## Work request
An exact copy of all the entries is what is needed here.

(Data records)
- - -
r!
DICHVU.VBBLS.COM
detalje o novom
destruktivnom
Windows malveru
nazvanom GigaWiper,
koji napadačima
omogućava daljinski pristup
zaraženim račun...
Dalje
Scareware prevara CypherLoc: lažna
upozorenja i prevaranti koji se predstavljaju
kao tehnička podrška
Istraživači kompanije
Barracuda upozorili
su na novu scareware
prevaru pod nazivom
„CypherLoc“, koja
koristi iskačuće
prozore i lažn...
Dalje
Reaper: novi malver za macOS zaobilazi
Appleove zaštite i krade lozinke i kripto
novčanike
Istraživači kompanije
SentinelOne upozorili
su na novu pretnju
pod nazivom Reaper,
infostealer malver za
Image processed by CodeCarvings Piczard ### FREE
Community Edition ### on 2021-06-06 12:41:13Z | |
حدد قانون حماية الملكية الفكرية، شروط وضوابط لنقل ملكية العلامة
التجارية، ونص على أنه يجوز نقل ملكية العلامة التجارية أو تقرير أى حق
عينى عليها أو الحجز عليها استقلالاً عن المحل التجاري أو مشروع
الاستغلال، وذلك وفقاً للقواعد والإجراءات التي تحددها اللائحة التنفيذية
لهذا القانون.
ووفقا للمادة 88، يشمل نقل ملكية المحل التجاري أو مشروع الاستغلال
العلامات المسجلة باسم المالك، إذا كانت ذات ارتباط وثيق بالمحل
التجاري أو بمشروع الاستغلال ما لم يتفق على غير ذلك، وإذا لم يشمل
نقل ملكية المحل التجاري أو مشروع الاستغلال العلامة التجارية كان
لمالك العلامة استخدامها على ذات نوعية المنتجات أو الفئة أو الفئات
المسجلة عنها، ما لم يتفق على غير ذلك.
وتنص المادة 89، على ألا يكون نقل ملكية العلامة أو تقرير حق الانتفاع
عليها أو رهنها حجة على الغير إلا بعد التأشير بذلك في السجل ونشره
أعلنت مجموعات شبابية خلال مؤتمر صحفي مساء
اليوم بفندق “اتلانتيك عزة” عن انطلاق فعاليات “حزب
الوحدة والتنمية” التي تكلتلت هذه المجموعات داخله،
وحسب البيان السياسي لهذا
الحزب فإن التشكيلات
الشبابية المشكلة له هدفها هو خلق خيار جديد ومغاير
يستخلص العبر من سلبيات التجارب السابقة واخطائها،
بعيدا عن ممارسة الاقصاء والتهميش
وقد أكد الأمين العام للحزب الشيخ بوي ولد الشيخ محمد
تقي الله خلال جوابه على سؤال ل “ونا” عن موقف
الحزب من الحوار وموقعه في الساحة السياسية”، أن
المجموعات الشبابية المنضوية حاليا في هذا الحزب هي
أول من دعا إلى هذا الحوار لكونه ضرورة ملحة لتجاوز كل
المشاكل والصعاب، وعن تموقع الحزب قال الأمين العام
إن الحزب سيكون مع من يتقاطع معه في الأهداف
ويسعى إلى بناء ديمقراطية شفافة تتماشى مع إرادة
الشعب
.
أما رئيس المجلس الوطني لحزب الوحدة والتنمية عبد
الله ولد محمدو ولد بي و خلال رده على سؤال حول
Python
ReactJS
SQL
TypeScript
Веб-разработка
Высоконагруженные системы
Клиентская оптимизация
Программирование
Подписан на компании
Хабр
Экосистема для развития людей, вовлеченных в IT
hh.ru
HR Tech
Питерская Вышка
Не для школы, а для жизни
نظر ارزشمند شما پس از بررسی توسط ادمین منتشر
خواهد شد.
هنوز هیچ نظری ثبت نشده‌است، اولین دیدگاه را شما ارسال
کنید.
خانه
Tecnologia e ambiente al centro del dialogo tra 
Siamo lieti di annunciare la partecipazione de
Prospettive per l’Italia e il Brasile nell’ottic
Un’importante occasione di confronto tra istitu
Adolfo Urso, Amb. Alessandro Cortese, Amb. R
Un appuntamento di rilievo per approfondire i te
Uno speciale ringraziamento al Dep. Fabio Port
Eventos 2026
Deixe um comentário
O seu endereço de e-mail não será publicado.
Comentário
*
- - -
## Response
r!
DICHVU.VBBLS.COM
detalje o novom
destruktivnom
Windows malveru
nazvanom GigaWiper,
koji napadačima
omogućava daljinski pristup
zaraženim račun...
Dalje
Scareware prevara CypherLoc: lažna
upozorenja i prevaranti koji se predstavljaju
kao tehnička podrška
Istraživači kompanije
Barracuda upozorili
su na novu scareware
prevaru pod nazivom
„CypherLoc“, koja
koristi iskačuće
prozore i lažn...
Dalje
Reaper: novi malver za macOS zaobilazi
Appleove zaštite i krade lozinke i kripto
novčanike
Istraživači kompanije
SentinelOne upozorili
su na novu pretnju
pod nazivom Reaper,
infostealer malver za
Image processed by CodeCarvings Piczard ### FREE
Community Edition ### on 2021-06-06 12:41:13Z | |
حدد قانون حماية الملكية الفكرية، شروط وضوابط لنقل ملكية العلامة
التجارية، ونص على أنه يجوز نقل ملكية العلامة التجارية أو تقرير أى حق
عينى عليها أو الحجز عليها استقلالاً عن المحل التجاري أو مشروع
الاستغلال، وذلك وفقاً للقواعد والإجراءات التي تحددها اللائحة التنفيذية
لهذا القانون.
ووفقا للمادة 88، يشمل نقل ملكية المحل التجاري أو مشروع الاستغلال
العلامات المسجلة باسم المالك، إذا كانت ذات ارتباط وثيق بالمحل
التجاري أو بمشروع الاستغلال ما لم يتفق على غير ذلك، وإذا لم يشمل
نقل ملكية المحل التجاري أو مشروع الاستغلال العلامة التجارية كان
لمالك العلامة استخدامها على ذات نوعية المنتجات أو الفئة أو الفئات
المسجلة عنها، ما لم يتفق على غير ذلك.
وتنص المادة 89، على ألا يكون نقل ملكية العلامة أو تقرير حق الانتفاع
عليها أو رهنها حجة على الغير إلا بعد التأشير بذلك في السجل ونشره
أعلنت مجموعات شبابية خلال مؤتمر صحفي مساء
اليوم بفندق “اتلانتيك عزة” عن انطلاق فعاليات “حزب
الوحدة والتنمية” التي تكلتلت هذه المجموعات داخله،
وحسب البيان السياسي لهذا
الحزب فإن التشكيلات
الشبابية المشكلة له هدفها هو خلق خيار جديد ومغاير
يستخلص العبر من سلبيات التجارب السابقة واخطائها،
بعيدا عن ممارسة الاقصاء والتهميش
وقد أكد الأمين العام للحزب الشيخ بوي ولد الشيخ محمد
تقي الله خلال جوابه على سؤال ل “ونا” عن موقف
الحزب من الحوار وموقعه في الساحة السياسية”، أن
المجموعات الشبابية المنضوية حاليا في هذا الحزب هي
أول من دعا إلى هذا الحوار لكونه ضرورة ملحة لتجاوز كل
المشاكل والصعاب، وعن تموقع الحزب قال الأمين العام
إن الحزب سيكون مع من يتقاطع معه في الأهداف
ويسعى إلى بناء ديمقراطية شفافة تتماشى مع إرادة
الشعب
.
أما رئيس المجلس الوطني لحزب الوحدة والتنمية عبد
الله ولد محمدو ولد بي و خلال رده على سؤال حول
Python
ReactJS
SQL
TypeScript
Веб-разработка
Высоконагруженные системы
Клиентская оптимизация
Программирование
Подписан на компании
Хабр
Экосистема для развития людей, вовлеченных в IT
hh.ru
HR Tech
Питерская Вышка
Не для школы, а для жизни
نظر ارزشمند شما پس از بررسی توسط ادمین منتشر
خواهد شد.
هنوز هیچ نظری ثبت نشده‌است، اولین دیدگاه را شما ارسال
کنید.
خانه
Tecnologia e ambiente al centro del dialogo tra 
Siamo lieti di annunciare la partecipazione de
Prospettive per l’Italia e il Brasile nell’ottic
Un’importante occasione di confronto tra istitu
Adolfo Urso, Amb. Alessandro Cortese, Amb. R
Un appuntamento di rilievo per approfondire i te
Uno speciale ringraziamento al Dep. Fabio Port
Eventos 2026
Deixe um comentário
O seu endereço de e-mail não será publicado.
Comentário
*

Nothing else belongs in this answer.